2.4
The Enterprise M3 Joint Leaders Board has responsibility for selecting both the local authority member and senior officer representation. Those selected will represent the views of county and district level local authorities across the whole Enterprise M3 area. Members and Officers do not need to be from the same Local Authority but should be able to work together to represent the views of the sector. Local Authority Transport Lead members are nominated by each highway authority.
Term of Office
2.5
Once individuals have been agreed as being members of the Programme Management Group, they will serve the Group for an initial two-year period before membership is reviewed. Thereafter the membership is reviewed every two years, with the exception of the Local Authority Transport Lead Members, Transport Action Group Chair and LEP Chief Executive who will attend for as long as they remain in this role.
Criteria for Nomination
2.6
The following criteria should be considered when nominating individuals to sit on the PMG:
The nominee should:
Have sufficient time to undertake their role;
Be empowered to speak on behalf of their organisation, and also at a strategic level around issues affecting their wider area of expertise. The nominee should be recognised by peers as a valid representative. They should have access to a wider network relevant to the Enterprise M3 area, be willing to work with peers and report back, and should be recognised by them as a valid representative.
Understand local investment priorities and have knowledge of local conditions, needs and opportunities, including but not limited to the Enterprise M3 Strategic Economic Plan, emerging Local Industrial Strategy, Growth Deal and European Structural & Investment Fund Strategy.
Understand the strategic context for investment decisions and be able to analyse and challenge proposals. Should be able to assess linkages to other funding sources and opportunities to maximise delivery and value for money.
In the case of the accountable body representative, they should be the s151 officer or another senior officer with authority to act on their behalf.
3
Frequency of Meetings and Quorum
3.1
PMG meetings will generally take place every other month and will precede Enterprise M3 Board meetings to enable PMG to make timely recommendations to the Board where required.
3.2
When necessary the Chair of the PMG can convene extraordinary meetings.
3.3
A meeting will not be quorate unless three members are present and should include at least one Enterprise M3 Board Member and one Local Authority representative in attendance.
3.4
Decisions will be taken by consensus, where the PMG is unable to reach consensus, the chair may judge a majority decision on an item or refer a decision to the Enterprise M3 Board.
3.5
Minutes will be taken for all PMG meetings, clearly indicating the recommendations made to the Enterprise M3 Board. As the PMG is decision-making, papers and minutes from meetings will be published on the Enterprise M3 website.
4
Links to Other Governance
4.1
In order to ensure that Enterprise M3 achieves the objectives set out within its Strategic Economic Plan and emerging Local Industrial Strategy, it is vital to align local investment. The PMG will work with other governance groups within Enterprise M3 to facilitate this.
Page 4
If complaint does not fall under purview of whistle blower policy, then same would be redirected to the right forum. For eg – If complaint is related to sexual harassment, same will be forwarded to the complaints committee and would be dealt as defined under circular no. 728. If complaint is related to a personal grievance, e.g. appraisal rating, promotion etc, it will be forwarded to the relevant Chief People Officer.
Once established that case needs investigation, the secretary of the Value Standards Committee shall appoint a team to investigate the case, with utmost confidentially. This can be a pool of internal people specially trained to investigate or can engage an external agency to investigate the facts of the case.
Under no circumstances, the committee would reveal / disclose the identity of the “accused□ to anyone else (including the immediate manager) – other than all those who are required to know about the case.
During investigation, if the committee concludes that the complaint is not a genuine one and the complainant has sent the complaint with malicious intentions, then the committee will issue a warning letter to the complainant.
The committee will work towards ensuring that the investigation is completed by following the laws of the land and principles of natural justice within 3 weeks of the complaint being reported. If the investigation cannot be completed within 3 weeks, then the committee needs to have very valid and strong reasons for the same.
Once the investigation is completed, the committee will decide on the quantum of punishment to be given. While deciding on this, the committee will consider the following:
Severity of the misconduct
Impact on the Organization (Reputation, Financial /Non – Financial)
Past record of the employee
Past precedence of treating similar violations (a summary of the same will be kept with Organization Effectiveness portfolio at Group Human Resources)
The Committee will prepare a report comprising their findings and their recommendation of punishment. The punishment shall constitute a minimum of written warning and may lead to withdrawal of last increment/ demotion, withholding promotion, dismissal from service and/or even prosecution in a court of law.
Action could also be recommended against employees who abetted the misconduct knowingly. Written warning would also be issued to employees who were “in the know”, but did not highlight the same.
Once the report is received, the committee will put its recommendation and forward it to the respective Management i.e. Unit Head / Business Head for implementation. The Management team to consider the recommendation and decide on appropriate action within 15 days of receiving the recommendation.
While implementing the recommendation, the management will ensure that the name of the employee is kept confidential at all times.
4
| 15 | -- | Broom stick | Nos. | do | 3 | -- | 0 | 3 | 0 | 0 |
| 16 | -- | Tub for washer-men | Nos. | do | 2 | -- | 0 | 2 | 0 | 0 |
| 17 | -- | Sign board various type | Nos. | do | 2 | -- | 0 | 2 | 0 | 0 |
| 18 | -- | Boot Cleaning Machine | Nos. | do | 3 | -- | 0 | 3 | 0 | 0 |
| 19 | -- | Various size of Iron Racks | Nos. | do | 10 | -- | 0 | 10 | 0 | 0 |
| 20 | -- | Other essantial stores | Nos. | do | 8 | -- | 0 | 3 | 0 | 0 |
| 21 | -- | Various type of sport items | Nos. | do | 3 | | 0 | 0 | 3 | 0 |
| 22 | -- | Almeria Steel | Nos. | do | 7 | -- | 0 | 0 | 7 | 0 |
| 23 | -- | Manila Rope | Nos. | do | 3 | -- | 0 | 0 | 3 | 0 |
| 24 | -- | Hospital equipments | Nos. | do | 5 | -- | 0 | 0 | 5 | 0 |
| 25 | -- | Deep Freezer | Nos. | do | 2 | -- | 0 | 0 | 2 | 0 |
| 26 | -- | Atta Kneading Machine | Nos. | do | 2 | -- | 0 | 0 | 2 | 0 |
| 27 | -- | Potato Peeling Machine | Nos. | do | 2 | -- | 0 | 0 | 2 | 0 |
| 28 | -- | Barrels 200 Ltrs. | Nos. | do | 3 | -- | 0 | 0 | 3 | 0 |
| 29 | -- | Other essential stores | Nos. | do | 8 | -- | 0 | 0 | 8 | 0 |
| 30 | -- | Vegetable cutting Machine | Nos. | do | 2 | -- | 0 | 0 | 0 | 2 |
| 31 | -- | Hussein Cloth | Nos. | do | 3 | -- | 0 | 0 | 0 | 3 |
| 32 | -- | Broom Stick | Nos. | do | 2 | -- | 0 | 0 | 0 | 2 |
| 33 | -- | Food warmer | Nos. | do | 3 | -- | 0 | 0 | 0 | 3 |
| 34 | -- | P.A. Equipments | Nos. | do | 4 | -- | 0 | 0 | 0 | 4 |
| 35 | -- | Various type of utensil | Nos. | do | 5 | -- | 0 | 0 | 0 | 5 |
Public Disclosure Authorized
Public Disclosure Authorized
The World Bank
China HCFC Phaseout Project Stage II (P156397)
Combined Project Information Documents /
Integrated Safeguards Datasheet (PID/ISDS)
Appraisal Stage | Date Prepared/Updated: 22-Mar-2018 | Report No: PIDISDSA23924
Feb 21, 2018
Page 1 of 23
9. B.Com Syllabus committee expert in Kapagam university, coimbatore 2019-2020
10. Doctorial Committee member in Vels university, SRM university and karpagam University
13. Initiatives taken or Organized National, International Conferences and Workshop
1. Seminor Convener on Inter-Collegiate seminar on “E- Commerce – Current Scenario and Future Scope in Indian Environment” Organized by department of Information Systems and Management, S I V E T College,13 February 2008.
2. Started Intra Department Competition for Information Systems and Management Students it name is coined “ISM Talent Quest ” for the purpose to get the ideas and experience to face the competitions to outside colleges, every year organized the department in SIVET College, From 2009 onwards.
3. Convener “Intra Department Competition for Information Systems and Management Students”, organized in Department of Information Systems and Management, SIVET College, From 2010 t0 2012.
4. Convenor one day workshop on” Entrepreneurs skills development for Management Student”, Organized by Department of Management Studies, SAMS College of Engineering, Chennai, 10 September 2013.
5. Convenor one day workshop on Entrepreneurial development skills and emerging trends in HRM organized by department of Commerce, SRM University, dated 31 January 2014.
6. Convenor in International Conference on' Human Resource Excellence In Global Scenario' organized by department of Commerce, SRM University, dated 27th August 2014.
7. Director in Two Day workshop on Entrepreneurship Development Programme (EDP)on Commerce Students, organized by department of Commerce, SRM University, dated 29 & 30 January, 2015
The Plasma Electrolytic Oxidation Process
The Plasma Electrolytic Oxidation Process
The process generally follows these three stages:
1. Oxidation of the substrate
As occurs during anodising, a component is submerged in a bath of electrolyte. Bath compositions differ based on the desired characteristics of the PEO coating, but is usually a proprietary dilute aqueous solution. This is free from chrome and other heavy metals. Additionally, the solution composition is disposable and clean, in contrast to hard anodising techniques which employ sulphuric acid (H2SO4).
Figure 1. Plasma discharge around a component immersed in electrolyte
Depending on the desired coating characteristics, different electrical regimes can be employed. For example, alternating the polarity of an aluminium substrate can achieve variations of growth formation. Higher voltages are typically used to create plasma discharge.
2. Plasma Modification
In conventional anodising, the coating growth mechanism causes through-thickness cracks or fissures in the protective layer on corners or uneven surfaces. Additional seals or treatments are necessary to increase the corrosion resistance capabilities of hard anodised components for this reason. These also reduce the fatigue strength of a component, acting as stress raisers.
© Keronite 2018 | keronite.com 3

------------------------------------

:: EXERCISE GOAL ::
From the top of the listing above, restate each line word for word up to and including the line with "Understand local investment"; add nothing else.

:: EXPECTED ANSWER ::
2.4
The Enterprise M3 Joint Leaders Board has responsibility for selecting both the local authority member and senior officer representation. Those selected will represent the views of county and district level local authorities across the whole Enterprise M3 area. Members and Officers do not need to be from the same Local Authority but should be able to work together to represent the views of the sector. Local Authority Transport Lead members are nominated by each highway authority.
Term of Office
2.5
Once individuals have been agreed as being members of the Programme Management Group, they will serve the Group for an initial two-year period before membership is reviewed. Thereafter the membership is reviewed every two years, with the exception of the Local Authority Transport Lead Members, Transport Action Group Chair and LEP Chief Executive who will attend for as long as they remain in this role.
Criteria for Nomination
2.6
The following criteria should be considered when nominating individuals to sit on the PMG:
The nominee should:
Have sufficient time to undertake their role;
Be empowered to speak on behalf of their organisation, and also at a strategic level around issues affecting their wider area of expertise. The nominee should be recognised by peers as a valid representative. They should have access to a wider network relevant to the Enterprise M3 area, be willing to work with peers and report back, and should be recognised by them as a valid representative.
Understand local investment priorities and have knowledge of local conditions, needs and opportunities, including but not limited to the Enterprise M3 Strategic Economic Plan, emerging Local Industrial Strategy, Growth Deal and European Structural & Investment Fund Strategy.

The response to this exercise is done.